Showing posts with label boardgame. Show all posts
Showing posts with label boardgame. Show all posts

Monday, October 24, 2011

Red and Black Senet Board

The picture doesn't really do this one justice.  We were playing around with color effects, and I quite like the way this one came out, though the dark staining is exaggerated.  This Senet board has a kind of burned-wood look.


Monday, March 14, 2011

Casting Senet Game Pieces

Finally got around to casting the game pieces for the Senet and Tjau games.  We hand-carved and baked the original pieces out of modeling clay, then created a single mold for each piece. From these molds, we created five game pieces of each of style (2 different styles for each player, a simple cone and spool, and a more ornate set modeled after a bundle of reeds and a papyrus flower).  Below are pictures of the sets we've made so far--really at this point we're just playing with colors.  The bottom picture shows a five-piece mold for our cone-shaped game markers.

Monday, February 28, 2011

Senet Game Board with carved lid and painted gold base pattern

Both the box and the Senet game board lid are made of pine. The 30-Square Senet board is hand-carved, and the heiroglyphs were also etched by hand.  The box was stained with an ebony wipe-on stain and then sealed. After sealing, the pattern along the bottom edge was hand-painted with gold leaf (the pattern is based on a pattern along part of King Tut's gold death mask).  A 20-Square Tjau board is carved on the flip-side of the lid.

Sunday, November 28, 2010

Senet Game Board

The first types of game boards we've decided to work on are the ancient Egyptian games of Senet and Tjau.  Senet boards have been found dating back more than 5,000 years. While no ancient documentation exists explaining the rules of Senet or Tjau, various scholars have worked out variations of how the game may have been played.

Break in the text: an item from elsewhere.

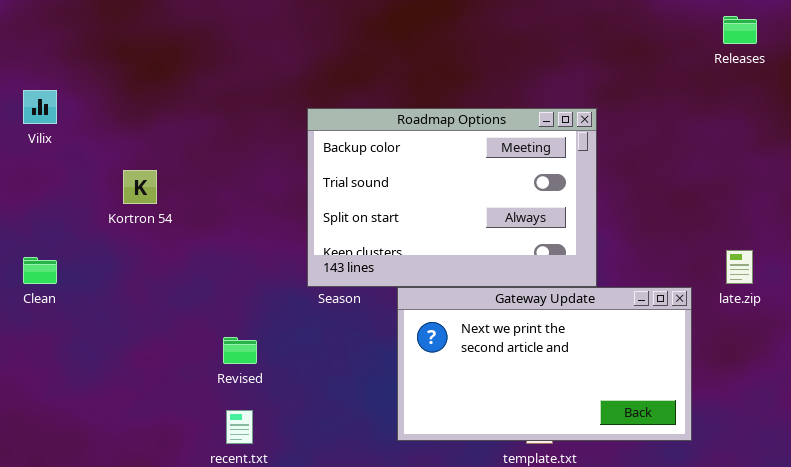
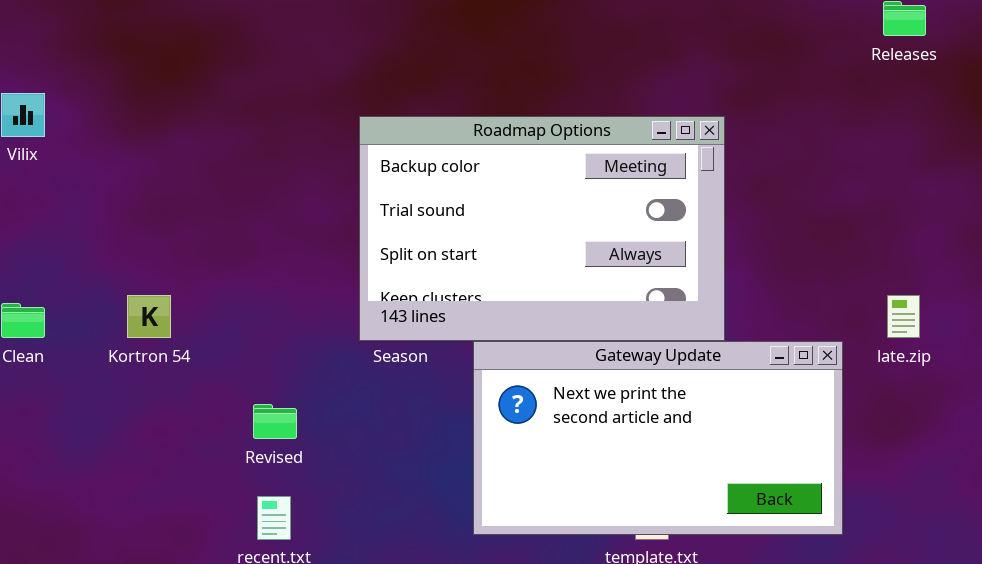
Kortron 54: [123,170,157,204] -> [127,295,171,338], moved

Below is a picture of one of the early boards we've put together.  Senet boards are composed of three rows of ten squares.  A similar ancient game, variously called 20 Squares, or sometimes, but apparently incorrectly, also called 'Tjau', was often found with Senet boards.  The game board we put together has a 30-Square Senet board on one side of the lid, and a 20-square Tjau board on the other (Tjau board is depicted below, the 20 playing squares being the dark squares).

Instead of decorating the box with images of Egyptian mythology, we decided to use other images of animals and depictions of scenery that were common to ancient Egypt.  For paints, we're mixing the colored pigments with egg yolk (egg tempera), an ancient technique that was familiar to the egyptians.